O amor se funda no dom da falta. Quem dá o que supõe ter, que incessantemente pensa que tem algo a dar, não ama. Apenas festeja a sorrateira e invisível certeira colheita do ódio. Aí o amor não chega. Acreditar que tem algo a dar, não é amor, é festa, como diz o próprio Lacan. Todos sabemos que é mesmo nas festas, que cada qual julga estar dando ao outro o que tem. E podemos sempre constatar que as grandes festas deixam seus saldos de aguda depressão.

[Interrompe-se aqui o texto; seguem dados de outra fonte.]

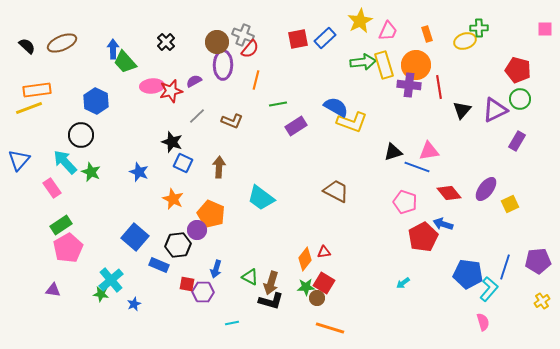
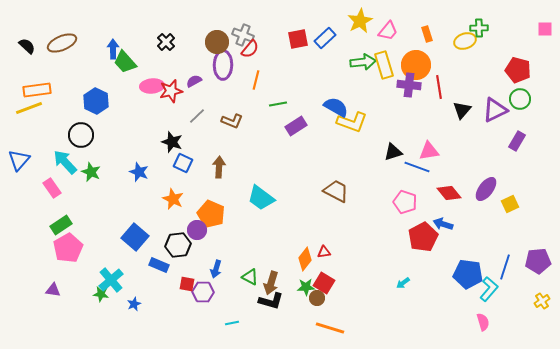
pink trapezoid at (388, 31): rotated 15 degrees clockwise
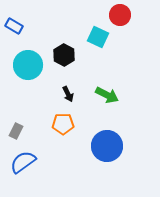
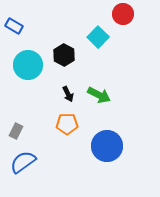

Ao Carnaval, segue-se o padecer da paixão, surgem as cinzas do que tanto se queimou em festins e festanças.
O desejo é indestrutível e, na sua indestrutibilidade, vigora na base da falta. Vigora porque nunca satisfará por completo, pois é impossível, mas tampouco vai deixar à míngua, pois ninguém é de ferro. É possível extrair um contorno que traga, ao fim da linha, a alegria do desejo decidido. Decidido a amar e trabalhar, apesar, e por causa da falta. Não tem como ser de outro jeito, sempre deixará a desejar.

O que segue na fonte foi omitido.